Women with twin pregnancy are at high risk of spontaneous preterm delivery. Three large randomized trials have shown that progesterone reduces the rate of preterm delivery in high-risk singleton pregnancies, although evidence of significant reduction in perinatal mortality or clear neonatal benefit in singleton women is lacking. The STOPPIT study was a randomized, double-blind, placebo-controlled trial designed to evaluate the potential benefit of progesterone for prevention of preterm birth in women with twin pregnancy. Between 2004 and 2008, 500 women with twin pregnancy were enrolled from 9 antenatal clinics at hospitals in the United Kingdom. At 24 weeks of gestation, the study subjects were randomized to either 90 mg of vaginal progesterone gel (n = 250) or placebo gel (n = 250) daily for 10 weeks. The primary study outcome was delivery or intrauterine death before 34 weeks of gestation. Analysis was performed according to intention to treat.
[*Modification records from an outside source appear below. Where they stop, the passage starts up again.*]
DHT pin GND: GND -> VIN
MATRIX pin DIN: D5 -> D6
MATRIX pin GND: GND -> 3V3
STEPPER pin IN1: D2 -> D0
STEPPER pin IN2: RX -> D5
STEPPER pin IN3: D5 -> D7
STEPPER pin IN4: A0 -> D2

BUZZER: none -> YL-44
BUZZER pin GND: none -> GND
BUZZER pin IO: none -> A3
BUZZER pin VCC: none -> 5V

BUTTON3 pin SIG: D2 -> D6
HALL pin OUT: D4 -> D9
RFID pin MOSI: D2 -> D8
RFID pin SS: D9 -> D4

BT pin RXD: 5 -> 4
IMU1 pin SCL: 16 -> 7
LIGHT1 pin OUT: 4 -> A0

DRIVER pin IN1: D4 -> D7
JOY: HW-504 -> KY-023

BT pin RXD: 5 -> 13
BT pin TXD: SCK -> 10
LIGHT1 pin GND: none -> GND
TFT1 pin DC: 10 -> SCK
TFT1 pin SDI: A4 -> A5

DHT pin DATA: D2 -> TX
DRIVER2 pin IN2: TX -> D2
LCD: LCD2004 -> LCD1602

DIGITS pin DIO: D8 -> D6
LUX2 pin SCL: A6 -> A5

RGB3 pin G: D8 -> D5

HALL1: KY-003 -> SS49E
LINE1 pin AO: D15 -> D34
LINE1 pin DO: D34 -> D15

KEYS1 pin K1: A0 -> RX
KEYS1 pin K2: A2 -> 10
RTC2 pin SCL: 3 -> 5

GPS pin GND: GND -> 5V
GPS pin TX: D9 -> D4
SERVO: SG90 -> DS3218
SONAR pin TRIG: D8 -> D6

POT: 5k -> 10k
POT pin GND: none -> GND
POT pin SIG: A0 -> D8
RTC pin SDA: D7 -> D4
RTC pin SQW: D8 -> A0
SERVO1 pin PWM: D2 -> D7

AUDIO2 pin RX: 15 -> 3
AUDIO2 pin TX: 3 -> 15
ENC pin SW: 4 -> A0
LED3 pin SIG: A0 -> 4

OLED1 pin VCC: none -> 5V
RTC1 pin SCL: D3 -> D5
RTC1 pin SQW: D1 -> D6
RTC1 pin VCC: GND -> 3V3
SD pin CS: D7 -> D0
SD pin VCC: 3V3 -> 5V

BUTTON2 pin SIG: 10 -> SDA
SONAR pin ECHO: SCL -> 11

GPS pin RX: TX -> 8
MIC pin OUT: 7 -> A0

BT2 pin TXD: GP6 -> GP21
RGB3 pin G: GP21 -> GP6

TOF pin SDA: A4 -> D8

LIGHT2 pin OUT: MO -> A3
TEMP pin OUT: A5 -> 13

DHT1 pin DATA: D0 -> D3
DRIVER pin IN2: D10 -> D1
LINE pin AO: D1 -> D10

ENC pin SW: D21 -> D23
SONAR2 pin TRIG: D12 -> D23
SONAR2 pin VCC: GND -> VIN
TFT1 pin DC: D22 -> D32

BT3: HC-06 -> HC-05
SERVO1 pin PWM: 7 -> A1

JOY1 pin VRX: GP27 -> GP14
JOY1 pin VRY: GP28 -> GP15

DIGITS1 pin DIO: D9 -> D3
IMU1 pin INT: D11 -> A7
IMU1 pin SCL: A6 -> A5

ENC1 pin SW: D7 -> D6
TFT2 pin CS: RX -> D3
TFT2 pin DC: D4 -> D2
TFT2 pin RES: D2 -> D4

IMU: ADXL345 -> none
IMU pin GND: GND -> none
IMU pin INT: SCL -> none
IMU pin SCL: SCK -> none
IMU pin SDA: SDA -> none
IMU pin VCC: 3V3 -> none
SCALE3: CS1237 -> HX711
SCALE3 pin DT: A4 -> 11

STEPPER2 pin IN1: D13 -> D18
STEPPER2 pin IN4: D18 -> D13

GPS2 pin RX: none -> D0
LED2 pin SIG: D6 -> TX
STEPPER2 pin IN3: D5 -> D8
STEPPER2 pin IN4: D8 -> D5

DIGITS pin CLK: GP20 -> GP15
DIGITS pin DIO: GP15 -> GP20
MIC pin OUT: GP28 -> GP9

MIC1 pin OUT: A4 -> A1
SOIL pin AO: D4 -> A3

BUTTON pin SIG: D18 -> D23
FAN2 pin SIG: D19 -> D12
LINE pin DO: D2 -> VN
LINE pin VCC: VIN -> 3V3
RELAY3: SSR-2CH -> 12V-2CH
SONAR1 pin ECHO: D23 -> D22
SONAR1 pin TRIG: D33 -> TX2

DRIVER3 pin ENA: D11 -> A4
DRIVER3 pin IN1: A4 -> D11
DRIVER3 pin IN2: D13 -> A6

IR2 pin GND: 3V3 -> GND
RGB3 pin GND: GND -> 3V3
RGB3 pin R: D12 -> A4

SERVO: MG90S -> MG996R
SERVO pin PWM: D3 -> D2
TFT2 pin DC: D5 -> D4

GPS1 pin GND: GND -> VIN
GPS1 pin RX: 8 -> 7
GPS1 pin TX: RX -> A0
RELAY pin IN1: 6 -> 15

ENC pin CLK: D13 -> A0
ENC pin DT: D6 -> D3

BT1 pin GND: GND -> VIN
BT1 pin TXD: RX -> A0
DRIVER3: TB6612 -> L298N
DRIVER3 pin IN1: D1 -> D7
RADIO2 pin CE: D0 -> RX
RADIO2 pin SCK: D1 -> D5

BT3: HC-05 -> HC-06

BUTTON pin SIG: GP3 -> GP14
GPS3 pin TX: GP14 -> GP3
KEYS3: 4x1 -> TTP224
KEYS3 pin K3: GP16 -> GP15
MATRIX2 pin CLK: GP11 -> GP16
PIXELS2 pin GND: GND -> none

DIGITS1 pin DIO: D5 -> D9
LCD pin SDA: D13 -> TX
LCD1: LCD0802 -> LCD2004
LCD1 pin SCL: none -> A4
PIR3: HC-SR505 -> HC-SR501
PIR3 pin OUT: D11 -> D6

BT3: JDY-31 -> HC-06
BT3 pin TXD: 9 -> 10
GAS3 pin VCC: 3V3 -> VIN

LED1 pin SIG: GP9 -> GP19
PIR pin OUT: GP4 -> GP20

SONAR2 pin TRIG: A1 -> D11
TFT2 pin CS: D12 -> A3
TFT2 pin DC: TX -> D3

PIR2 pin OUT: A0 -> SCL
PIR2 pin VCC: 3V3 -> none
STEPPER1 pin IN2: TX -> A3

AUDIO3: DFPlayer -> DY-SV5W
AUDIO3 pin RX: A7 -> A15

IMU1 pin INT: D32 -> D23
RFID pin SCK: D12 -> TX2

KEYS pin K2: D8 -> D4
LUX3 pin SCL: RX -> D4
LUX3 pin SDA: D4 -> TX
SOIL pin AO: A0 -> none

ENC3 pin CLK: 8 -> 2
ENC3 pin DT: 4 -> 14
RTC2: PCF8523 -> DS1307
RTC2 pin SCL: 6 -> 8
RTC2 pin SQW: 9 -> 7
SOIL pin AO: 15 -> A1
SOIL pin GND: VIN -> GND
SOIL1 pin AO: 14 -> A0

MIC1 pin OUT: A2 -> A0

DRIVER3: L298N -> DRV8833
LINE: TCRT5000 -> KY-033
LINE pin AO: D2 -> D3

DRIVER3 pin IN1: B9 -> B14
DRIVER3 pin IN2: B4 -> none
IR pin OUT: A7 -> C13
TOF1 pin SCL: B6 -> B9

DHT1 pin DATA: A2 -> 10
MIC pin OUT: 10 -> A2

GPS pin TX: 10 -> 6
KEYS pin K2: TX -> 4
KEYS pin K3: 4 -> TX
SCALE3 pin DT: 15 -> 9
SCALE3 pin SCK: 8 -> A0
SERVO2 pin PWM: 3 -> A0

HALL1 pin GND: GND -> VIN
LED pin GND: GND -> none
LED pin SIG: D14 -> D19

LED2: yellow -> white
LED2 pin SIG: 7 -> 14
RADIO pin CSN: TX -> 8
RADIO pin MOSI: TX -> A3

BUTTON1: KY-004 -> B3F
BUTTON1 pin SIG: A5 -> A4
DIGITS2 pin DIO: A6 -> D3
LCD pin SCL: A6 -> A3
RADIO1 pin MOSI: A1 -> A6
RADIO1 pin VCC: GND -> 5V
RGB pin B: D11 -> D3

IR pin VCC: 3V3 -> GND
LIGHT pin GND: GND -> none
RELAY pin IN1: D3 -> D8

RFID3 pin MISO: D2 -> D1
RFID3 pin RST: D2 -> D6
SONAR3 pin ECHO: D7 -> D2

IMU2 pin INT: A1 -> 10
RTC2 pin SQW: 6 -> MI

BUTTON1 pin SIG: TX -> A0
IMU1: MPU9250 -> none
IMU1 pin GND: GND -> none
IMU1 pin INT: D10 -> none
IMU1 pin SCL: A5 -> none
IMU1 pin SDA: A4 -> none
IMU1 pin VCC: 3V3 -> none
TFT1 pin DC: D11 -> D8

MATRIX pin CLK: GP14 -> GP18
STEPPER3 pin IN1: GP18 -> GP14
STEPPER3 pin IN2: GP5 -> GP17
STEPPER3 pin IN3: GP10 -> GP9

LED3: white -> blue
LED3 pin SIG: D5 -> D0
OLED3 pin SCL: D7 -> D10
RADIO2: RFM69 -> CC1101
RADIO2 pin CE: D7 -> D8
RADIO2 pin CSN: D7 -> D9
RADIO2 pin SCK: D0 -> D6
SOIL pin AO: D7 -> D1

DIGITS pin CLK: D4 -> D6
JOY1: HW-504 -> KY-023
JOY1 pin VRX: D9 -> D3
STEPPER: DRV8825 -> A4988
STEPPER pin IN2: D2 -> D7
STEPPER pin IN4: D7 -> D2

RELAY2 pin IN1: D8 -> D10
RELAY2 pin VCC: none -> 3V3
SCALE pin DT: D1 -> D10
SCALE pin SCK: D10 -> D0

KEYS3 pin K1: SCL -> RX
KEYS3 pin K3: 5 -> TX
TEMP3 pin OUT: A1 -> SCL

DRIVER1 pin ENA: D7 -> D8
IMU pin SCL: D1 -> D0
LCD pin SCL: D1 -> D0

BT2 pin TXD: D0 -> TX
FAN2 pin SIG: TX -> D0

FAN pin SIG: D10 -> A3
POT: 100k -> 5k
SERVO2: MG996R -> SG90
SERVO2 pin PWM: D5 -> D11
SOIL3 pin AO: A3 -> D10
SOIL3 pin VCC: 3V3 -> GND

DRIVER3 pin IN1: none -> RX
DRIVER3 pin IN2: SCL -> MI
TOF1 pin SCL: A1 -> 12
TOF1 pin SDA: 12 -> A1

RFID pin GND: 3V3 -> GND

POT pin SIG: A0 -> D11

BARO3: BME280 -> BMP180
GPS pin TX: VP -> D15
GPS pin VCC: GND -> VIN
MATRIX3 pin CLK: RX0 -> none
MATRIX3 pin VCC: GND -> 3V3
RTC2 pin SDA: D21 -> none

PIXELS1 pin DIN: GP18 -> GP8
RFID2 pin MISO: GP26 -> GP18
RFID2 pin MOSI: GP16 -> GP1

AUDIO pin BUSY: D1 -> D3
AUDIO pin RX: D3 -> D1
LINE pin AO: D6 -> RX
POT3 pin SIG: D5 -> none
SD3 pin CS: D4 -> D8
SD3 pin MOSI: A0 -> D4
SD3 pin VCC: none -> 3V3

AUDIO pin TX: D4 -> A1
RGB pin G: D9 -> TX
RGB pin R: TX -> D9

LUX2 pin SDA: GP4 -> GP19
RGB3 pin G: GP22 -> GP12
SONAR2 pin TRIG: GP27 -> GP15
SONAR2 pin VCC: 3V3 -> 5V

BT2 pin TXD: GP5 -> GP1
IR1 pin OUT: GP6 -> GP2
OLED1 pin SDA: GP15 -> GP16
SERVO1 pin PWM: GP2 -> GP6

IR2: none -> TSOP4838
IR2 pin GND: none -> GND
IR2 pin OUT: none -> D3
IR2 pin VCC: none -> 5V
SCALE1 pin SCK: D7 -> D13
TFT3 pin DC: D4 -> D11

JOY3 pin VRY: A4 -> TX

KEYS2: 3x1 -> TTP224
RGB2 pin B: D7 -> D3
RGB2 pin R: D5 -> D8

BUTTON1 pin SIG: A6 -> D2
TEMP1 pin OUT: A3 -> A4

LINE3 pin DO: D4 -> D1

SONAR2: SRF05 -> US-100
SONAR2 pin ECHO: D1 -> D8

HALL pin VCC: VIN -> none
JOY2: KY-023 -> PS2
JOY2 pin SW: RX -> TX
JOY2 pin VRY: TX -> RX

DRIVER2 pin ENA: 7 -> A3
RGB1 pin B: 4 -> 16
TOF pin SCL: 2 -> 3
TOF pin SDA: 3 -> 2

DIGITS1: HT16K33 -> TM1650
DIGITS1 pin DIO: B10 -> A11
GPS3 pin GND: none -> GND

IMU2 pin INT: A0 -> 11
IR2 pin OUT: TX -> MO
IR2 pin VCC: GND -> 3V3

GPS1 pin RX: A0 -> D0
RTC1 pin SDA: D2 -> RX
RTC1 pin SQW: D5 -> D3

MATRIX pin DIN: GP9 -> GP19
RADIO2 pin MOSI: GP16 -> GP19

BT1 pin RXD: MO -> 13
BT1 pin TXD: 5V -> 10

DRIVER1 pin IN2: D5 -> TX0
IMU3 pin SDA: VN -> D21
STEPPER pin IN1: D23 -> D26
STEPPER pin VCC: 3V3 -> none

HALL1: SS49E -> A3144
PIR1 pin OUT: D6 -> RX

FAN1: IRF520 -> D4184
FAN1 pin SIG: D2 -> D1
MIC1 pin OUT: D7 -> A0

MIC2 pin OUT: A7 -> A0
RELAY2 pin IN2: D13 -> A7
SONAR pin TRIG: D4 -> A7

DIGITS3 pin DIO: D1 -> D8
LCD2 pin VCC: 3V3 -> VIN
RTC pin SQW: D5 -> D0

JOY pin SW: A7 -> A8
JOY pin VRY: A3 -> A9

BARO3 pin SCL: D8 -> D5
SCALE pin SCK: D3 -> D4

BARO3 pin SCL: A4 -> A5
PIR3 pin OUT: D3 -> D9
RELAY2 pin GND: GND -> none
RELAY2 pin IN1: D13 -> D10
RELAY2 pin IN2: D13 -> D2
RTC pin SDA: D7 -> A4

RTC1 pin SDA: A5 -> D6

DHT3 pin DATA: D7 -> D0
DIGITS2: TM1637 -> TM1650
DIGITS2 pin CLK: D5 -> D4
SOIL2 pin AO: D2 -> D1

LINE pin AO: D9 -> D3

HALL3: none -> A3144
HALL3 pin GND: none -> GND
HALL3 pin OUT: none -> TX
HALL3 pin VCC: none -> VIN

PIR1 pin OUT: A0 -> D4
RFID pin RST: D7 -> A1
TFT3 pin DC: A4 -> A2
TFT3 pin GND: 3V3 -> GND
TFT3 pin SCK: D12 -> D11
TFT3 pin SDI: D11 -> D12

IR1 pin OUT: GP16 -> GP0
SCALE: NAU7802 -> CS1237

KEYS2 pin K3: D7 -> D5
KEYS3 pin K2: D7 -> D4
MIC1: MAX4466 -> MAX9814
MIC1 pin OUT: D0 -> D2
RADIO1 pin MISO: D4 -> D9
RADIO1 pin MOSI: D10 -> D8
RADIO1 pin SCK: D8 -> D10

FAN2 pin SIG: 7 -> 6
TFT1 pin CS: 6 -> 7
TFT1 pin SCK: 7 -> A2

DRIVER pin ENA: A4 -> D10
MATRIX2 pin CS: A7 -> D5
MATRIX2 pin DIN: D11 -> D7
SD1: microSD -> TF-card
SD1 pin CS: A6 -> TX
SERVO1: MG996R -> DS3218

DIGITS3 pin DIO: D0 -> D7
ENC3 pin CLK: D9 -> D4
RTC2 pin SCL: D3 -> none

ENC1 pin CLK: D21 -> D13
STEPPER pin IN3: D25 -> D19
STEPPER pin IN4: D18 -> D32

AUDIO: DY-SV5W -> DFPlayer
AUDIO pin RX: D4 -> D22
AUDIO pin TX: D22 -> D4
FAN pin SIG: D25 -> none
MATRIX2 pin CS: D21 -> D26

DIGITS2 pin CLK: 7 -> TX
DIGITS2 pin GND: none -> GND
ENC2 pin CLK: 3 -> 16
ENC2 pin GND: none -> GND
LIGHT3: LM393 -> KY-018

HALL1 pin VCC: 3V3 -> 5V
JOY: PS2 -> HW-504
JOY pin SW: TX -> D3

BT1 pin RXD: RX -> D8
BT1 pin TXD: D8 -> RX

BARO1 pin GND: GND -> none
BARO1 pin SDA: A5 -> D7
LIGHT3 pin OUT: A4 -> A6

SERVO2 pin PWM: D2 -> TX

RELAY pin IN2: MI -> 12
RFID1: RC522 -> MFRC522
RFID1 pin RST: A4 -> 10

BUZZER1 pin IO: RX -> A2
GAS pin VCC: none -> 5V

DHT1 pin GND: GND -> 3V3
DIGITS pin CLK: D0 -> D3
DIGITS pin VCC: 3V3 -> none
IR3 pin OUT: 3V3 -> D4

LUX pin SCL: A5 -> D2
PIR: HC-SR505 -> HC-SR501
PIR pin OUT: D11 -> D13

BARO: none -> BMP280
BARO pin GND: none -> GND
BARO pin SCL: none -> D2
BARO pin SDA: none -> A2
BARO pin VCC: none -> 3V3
The investigators also performed a meta-analysis of all published and unpublished studies in which women with twin pregnancy were randomly allocated to treatment with a progesterone (including progesterone). No significant difference was found between the 2 groups in the combined proportion of twin pregnancies that resulted in intrauterine death or delivery before 34 weeks (24.7% or 61/247 in the progesterone group vs. 19.4% or 48/247 in the placebo group; odds ratio, 1.36; 95% confidence interval, 0.89–2.09; P = 0.16). The meta-analysis, which included pooled data from 2 studies fulfilling inclusion criteria and data from the present study, confirmed that progesterone does not reduce the risk of early preterm birth or intrauterine death in twin pregnancies (pooled odds ratio, 1.16; 95% confidence interval, 0.89–1.51). No difference between the 2 groups was found in the rate of adverse events. These findings are consistent with previous studies showing that progestogens do not prevent preterm delivery in women with twin pregnancy.